Лев поджимает губы, отворачивается, прячет руки в карманы и приподнимает плечи. Знаю эту позу – чувство вины. И еще до того, как ответит, догадываюсь, что услышу.
- Мы… помогали друг другу. Нас обоих устраивало происходящее. Я был честен с ней с самого начала. Правда, это все равно не помогло избежать некоторого недопонимания.
Значит, они спали вместе, а Диана захотела большего? Это он называет недопониманием?
- Но я благодарен ей, она хороший человек. Поддержала меня в трудный момент, помогла найти часть денег.
От его слов сводит горло, с губ срывается яростный шепот.
- Если бы ты с самого начала поделился со мной, мы бы все решили быстрее и…
- Я не мог, - парирует довольно резко. – Я не мог поделиться этим с тобой. Я не мог упасть в твоих глазах еще ниже.
- Ну что за глупости ты говоришь? Ты не виноват, что твои родители живут в известном только им мире! Ты не такой, как они.
- Но это мои родители. Других нет.
- А…
- Не нужно меня переубеждать. Мы с тобой точно с разных планет.
Я закатываю глаза и с закипающей во мне злостью разворачиваюсь, чтобы уйти. Но длинные пальцы с силой сжимают мой локоть, притягивают обратно. Мое лицо оказывается в капкане рук.
- Яся… Яська моя, - шепчет Лев не своим голосом, - я чуть с ума не сошел, когда он трогал тебя, когда целовал.
Слова гудят в тишине, шершавые ладони гладят щеки и шею.
- Я пытался не думать о тебе. Пытался оградить от дерьма, в котором сам тону. Пытался задушить в себе… Я пытался. И все равно думаю, все равно хочу…
Я замираю. Всегда же мечтала услышать это. Почему сейчас?
- Но?
«Но» не озвучено, только я чувствую его присутствие. И, судя по выражению лица Мочалина, оно прямо-таки монументальное.
- Я тебя не достоин.
Прыскаю, но внутри все обрывается разом.
- Дело в деньгах? – спрашиваю очевидную вещь и вижу подтверждение в родных глазах. – Всегда было в деньгах.

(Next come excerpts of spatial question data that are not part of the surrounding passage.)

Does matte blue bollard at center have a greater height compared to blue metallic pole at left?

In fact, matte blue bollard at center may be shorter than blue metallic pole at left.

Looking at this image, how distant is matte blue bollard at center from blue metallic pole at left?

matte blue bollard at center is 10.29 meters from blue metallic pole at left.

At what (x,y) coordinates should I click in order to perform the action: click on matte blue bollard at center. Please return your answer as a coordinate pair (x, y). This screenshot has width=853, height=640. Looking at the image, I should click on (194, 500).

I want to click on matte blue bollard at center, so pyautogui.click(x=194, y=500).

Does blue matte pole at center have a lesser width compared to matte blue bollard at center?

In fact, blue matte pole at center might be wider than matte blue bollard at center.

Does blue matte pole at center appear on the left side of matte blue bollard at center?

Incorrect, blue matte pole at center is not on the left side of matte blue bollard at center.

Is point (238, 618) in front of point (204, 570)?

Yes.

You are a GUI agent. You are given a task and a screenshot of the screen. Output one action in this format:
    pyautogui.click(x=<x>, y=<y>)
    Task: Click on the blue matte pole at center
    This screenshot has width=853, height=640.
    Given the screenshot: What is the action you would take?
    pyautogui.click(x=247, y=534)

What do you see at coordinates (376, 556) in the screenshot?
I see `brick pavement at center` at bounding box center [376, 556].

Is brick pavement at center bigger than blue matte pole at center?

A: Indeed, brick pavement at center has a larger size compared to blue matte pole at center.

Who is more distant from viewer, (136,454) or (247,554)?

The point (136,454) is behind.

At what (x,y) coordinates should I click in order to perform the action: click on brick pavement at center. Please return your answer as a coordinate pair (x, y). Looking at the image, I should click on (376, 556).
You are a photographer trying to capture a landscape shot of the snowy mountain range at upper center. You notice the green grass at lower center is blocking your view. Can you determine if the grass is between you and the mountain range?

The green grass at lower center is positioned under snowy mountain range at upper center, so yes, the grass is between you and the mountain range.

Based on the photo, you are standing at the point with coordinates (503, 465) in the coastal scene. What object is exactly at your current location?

Я вдруг резко осознаю, что так долго страдала лишь из-за этих дурацких предрассудков. И это особенно горько. Хочется хохотать и плакать одновременно.
- Поэтому ты не желаешь быть со мной? Неужели какие-то бумажки важнее чувств?
А теперь я вижу, что чувства есть. И раньше были, просто я оказалась слишком слаба, чтобы поверить в них.
- Деньги для меня ничего не значат! – повышаю голос. - Ты же знаешь, уверена, знаешь, как я отношусь к тебе! Как мои родители относятся к тебе! Для чего отталкиваешь?
- Да на тебе одежды тысяч на пятьдесят, а это моя месячная зарплата с двух работ! – не менее эмоционально выплевывает в лицо.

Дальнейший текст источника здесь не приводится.